Multi-signal detection is aiming to jointly determine the existence of signals in a specific wideband, and estimate signal parameters such as the number of separable signals, center frequencies, and bandwidths. This is different from most spectrum sensing works, which only estimate signal “presence” or “absence”.

1.1. Related Works and Motivations

Many signal detection algorithms have been studied in the past decades, including energy detection (ED) [12,13], matched filtering detection [14,15], cyclostationary feature detection [16,17] and eigenvalue based detection [18]. Although the matched filtering and cyclostationary feature detections exhibit good performance, these schemes require prior information about the transmitted signal such as the transmitted period, which is not always available in practice. In contrast, energy detection is a simple and effective method to detect the presence of signal and requires no prior knowledge of the transmitted signal, but is susceptible to noise power [19]. Nevertheless, most of the above work only focuses on detecting the presence of signal (binary detection decision).

For jointly detecting the presence of signal, as well as estimating the bandwidth and center frequency, several algorithms that are based on a threshold have been proposed [20,21,22]. Threshold setting is a key issue because the threshold directly affects the performance of the detection algorithms. Therefore, many methods have been proposed for determining the detection threshold, such as measuring noise power [23], analyzing noise histogram, or spectrum histogram [24]. However, these methods possess some drawbacks. For instance, they do not perform well when the noise power varies across the spectrum. Moreover, some of the methods require a priori knowledge of the noise statistics for the threshold estimation. A localization algorithm based on double-thresholding (LAD) is proposed for detecting and localizing multiple signals in the frequency domain [25,26]. The LAD method uses two thresholds, upper and lower. The lower threshold is used to avoid signal separation and the upper threshold helps to avoid false detections. However, the LAD method has a trade-off between the performance of the detection probability and the false alarm probability, especially in the case of a low signal-to-noise ratio (SNR).

With the advent of the age of artificial intelligence, deep learning and neural network (NN) have been rapidly improved and have numerous applications. For signal detection, several methods utilizing neural networks have been put forward [27,28,29]. In [27], a convolutional neural network (CNN) is proposed to learn the energy-correlation features from the signal sample covariance matrix. A deep learning framework, namely DeepMorse, is proposed to detect morse signals in wideband spectrum data without prior knowledge [28]. In [29], a deep learning-based detector is proposed, which consists of CNN, a self-attention (SA) module, and a gate recurrent unit (GRU). Compared with traditional detection algorithms, the deep learning-based algorithms exhibit superior performance due to the NN’s powerful ability to learn key features from the signal samples. Unfortunately, these methods only detect the presence of the signal and cannot estimate the relevant parameters. Furthermore, a Q-learning-based method is presented in [30] to identify those temporarily unused frequency ranges. In [30], the epsilon-greedy action selection method is also adopted to indicate the next monitoring channel. In [31], the object detection network named single shot multibox detector (SSD) is developed for detecting signals by using the time-frequency spectrogram. Similarly, the work in [32] has employed a downscaled Faster region-based convolutional neural network (Faster-RCNN) to detect and localize Wi-Fi signals when uninteresting signals cause RF interference (RFI). However, these methods are difficult to accurately obtain the time and frequency information of the signal using the bounding box of object detection.

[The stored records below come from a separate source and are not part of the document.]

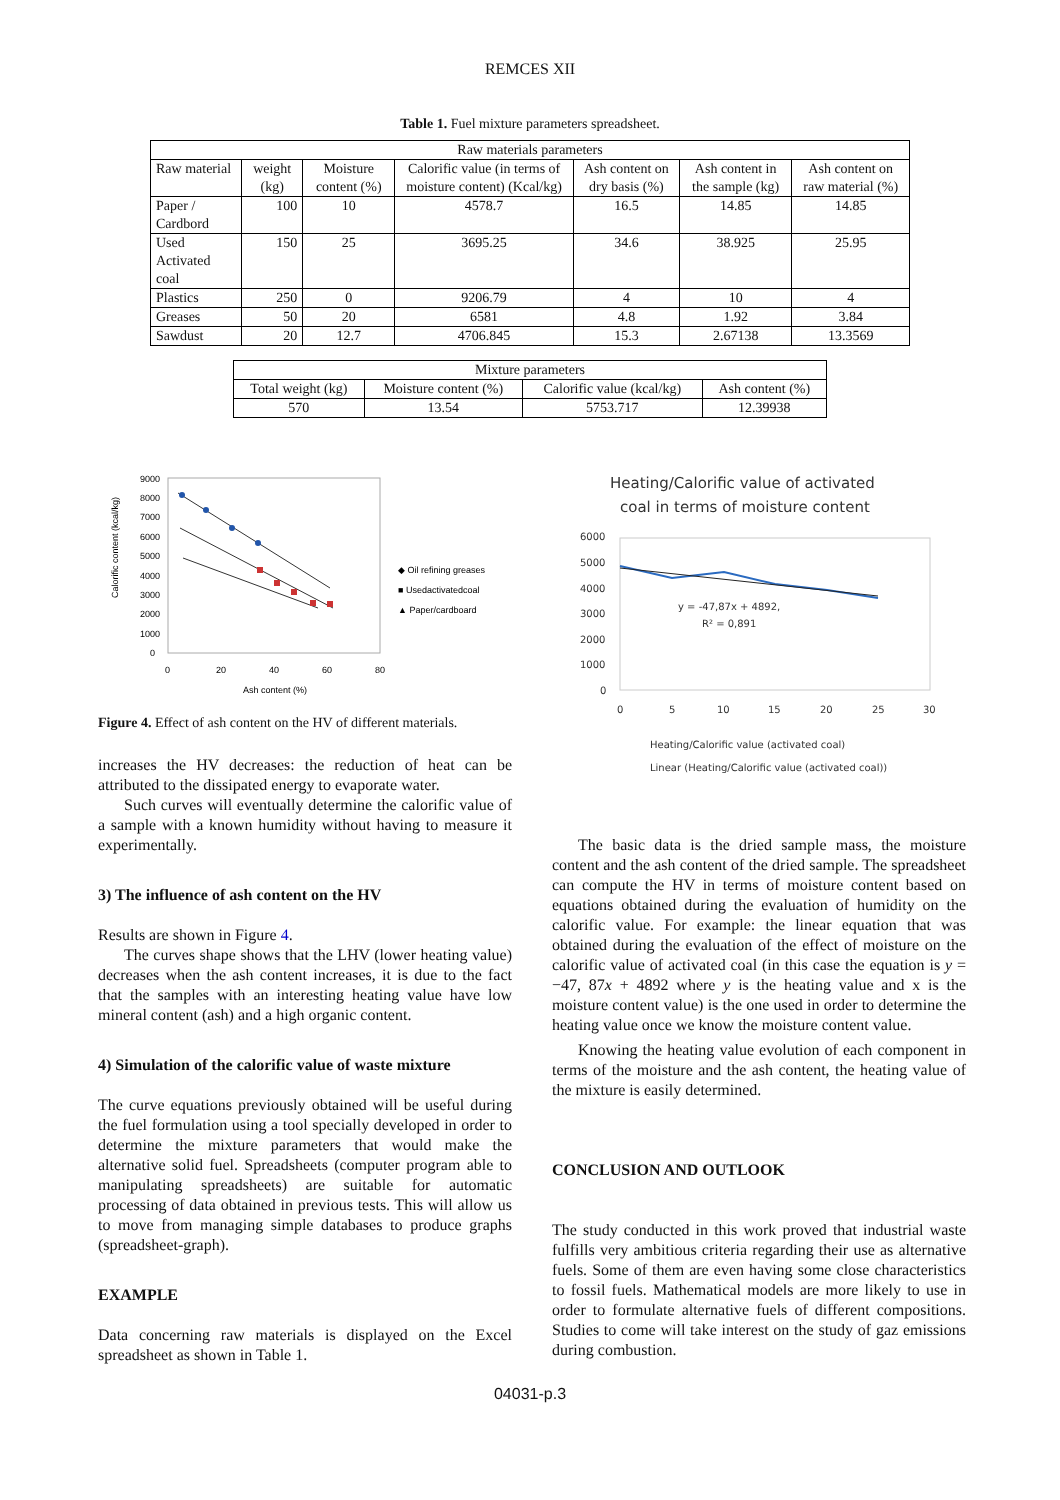REMCES XII
Table 1. Fuel mixture parameters spreadsheet.
| Raw materials parameters | | | | | | |
| --- | --- | --- | --- | --- | --- | --- |
| Raw material | weight (kg) | Moisture content (%) | Calorific value (in terms of moisture content) (Kcal/kg) | Ash content on dry basis (%) | Ash content in the sample (kg) | Ash content on raw material (%) |
| Paper / Cardbord | 100 | 10 | 4578.7 | 16.5 | 14.85 | 14.85 |
| Used Activated coal | 150 | 25 | 3695.25 | 34.6 | 38.925 | 25.95 |
| Plastics | 250 | 0 | 9206.79 | 4 | 10 | 4 |
| Greases | 50 | 20 | 6581 | 4.8 | 1.92 | 3.84 |
| Sawdust | 20 | 12.7 | 4706.845 | 15.3 | 2.67138 | 13.3569 |
| Mixture parameters | | | |
| --- | --- | --- | --- |
| Total weight (kg) | Moisture content (%) | Calorific value (kcal/kg) | Ash content (%) |
| 570 | 13.54 | 5753.717 | 12.39938 |
Calorific content (kcal/kg)
9000
8000
7000
6000
5000
4000
3000
2000
1000
0
0
20
40
60
80
Ash content (%)
◆ Oil refining greases
■ Usedactivatedcoal
▲ Paper/cardboard
Figure 4. Effect of ash content on the HV of different materials.
increases the HV decreases: the reduction of heat can be attributed to the dissipated energy to evaporate water.
Such curves will eventually determine the calorific value of a sample with a known humidity without having to measure it experimentally.
3) The influence of ash content on the HV
Results are shown in Figure 4.
The curves shape shows that the LHV (lower heating value) decreases when the ash content increases, it is due to the fact that the samples with an interesting heating value have low mineral content (ash) and a high organic content.
4) Simulation of the calorific value of waste mixture
The curve equations previously obtained will be useful during the fuel formulation using a tool specially developed in order to determine the mixture parameters that would make the alternative solid fuel. Spreadsheets (computer program able to manipulating spreadsheets) are suitable for automatic processing of data obtained in previous tests. This will allow us to move from managing simple databases to produce graphs (spreadsheet-graph).
EXAMPLE
Data concerning raw materials is displayed on the Excel spreadsheet as shown in Table 1.
Heating/Calorific value of activated
coal in terms of moisture content
6000
5000
4000
3000
2000
1000
0
y = -47,87x + 4892,
R² = 0,891
0
5
10
15
20
25
30
Heating/Calorific value (activated coal)
Linear (Heating/Calorific value (activated coal))
The basic data is the dried sample mass, the moisture content and the ash content of the dried sample. The spreadsheet can compute the HV in terms of moisture content based on equations obtained during the evaluation of humidity on the calorific value. For example: the linear equation that was obtained during the evaluation of the effect of moisture on the calorific value of activated coal (in this case the equation is y = −47, 87x + 4892 where y is the heating value and x is the moisture content value) is the one used in order to determine the heating value once we know the moisture content value.
Knowing the heating value evolution of each component in terms of the moisture and the ash content, the heating value of the mixture is easily determined.
CONCLUSION AND OUTLOOK
The study conducted in this work proved that industrial waste fulfills very ambitious criteria regarding their use as alternative fuels. Some of them are even having some close characteristics to fossil fuels. Mathematical models are more likely to use in order to formulate alternative fuels of different compositions. Studies to come will take interest on the study of gaz emissions during combustion.
04031-p.3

Different from the object detection task, the goal of scene parsing is to classify images at the pixel level, and obtain the category of each pixel. Most scene parsing frameworks are based on a full convolutional network (FCN) [33]. The works of [34,35] have improved the performance of the original FCN, and now these networks have been successfully applied to complex scene parsing tasks. In [35], a pyramid scene parsing network (PSPNet) is proposed for the scene parsing task, which utilizes the global context information of different regions through pyramid pooling. In [36], the FCN has been applied to the detection task of real satellite signals. Nevertheless, the FCN classifies the pixels in the input sequence independently, lacking the relationship between pixels, and may lose the detailed information of features. Motivated by the task of scene parsing, the multi-signal detection task is highly analogous to image segmentation, detecting whether each frequency bin in the broadband power spectrum contains a signal.

1.2. Contributions and Organization

To develop a multi-signal detector, several challenges should be addressed. First, the signals in electromagnetic space are increasing and changing dynamically, ranging from several to dozens; second, various uncorrelated signals are usually transmitted simultaneously in different modulation types, and may even contain burst signals; third, the background noise in the electromagnetic environment increases significantly, and the dynamic range of the signal is large, which makes it difficult to detect the weak signal.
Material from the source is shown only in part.